Estou viva e tenho saúde. Tenho os meus pais vivos e perto de mim. Conto com o seu total apoio e amor incondicional. Tenho os meus sobrinhos que ainda querem o meu colo e me abraçam com força sempre que me vêem. Tenho o meu Abade e tive a sorte de encontrar o amor com ele. Não estou a falar do sentimento piegas e açucarado que alguns apregoam, e que, qual bola de algodão doce, depressa se saboreia e se dissolve, mas de um sentimento sólido, inteiro, feito de malhas apertadas de dor e insegurança que se entrelaçam com outras de paixão e cumplicidade e me fazem sentir feliz por tê-lo conhecido. Tenho os amigos e, sobretudo, vejo confirmadas todos os dias as razões pelas quais entraram e fazem parte da minha vida.

Noutro plano, tenho o meu trabalho, estável, seguro, digno, numa instituição que tem sobrevivido a tendências e questiúnculas políticas sempre com dignidade e sem prejuízo do excelente serviço que presta ao país, da qual me orgulho de fazer parte e cuja camisola visto sem qualquer reserva, até porque não seria capaz de me vender e de trabalhar em projectos nos quais não acreditasse. Tenho a oportunidade de estudar História e fazer investigação - ou seja, tudo o que sempre quis. Não sou rica, não ganho fortunas, mas sinto-me bem e realizada profissionalmente.

Sou um poço de defeitos - mas tenho também consciência das minhas virtudes. Cometo erros como toda a gente e sou, muitas vezes, precipitada nas minhas decisões - mas tento corrigir os primeiros e assumir as consequências das segundas como responsabilidades minhas. Sou frequentemente injusta e tiro conclusões precipitadas - mas não tenho vergonha de pedir desculpas por isso.

Não sei escrever literatura e muito menos poesia – mas sei ler. Não sei pintar, desenhar ou esculpir – mas sei ver. Não sei ler música nem tocar qualquer instrumento – mas sei ouvir. Nunca descobrirei a cura para o cancro, mas serei a primeira a aplaudi-la no dia em que chegar – e não tenho quaisquer dúvidas de que chegará.

E pronto, esta sou eu e a ma petite existence.
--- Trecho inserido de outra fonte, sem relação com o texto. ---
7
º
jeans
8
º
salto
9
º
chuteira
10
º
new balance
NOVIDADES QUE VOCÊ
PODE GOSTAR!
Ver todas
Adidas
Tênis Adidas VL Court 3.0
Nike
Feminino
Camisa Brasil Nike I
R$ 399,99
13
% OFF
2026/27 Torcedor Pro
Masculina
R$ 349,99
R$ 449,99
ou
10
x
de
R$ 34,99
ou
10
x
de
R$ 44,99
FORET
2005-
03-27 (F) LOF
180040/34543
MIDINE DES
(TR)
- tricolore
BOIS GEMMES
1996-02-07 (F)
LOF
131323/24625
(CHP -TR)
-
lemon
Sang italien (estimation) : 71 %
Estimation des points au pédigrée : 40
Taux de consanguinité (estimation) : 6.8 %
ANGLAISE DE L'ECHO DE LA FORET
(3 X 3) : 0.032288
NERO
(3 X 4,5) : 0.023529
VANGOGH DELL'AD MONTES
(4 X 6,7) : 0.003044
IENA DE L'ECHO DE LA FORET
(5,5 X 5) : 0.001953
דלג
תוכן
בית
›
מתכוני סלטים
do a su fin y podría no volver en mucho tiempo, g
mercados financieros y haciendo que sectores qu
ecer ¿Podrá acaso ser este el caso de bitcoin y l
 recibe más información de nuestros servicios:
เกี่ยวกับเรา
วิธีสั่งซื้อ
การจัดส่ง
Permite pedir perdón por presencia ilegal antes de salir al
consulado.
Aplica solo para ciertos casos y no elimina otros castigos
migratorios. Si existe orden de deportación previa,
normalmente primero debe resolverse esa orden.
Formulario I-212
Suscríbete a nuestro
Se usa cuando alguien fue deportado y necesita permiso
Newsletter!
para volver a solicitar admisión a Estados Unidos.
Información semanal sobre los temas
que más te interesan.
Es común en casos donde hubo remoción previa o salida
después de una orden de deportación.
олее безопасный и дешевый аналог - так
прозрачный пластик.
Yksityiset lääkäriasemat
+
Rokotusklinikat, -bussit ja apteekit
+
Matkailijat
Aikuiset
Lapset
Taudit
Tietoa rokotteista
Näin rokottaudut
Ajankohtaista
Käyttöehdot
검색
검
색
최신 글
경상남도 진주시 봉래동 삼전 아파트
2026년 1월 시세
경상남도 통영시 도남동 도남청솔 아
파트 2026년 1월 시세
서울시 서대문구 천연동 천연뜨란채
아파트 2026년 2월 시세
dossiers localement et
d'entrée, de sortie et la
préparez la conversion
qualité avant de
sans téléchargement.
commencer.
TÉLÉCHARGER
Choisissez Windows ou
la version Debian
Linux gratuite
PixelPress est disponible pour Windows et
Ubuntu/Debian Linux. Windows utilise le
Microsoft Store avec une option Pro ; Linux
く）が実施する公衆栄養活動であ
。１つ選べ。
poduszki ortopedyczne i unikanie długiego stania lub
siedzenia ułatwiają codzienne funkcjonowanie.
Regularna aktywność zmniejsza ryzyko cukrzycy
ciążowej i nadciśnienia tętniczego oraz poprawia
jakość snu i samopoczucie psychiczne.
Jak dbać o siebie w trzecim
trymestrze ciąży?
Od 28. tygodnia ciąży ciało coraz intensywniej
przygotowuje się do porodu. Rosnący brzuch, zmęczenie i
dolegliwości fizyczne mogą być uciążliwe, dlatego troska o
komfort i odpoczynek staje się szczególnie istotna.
Tenho uma vida simples, mas também não me parece que a da maioria das pessoas seja propriamente um épico, feito de grandes momentos, até porque o coração humano não suportaria vinte e quatro horas diárias de emoções fortes.

A melhor coisa do mundo para mim é poder dizer, com plena convicção, que sou uma pessoa feliz.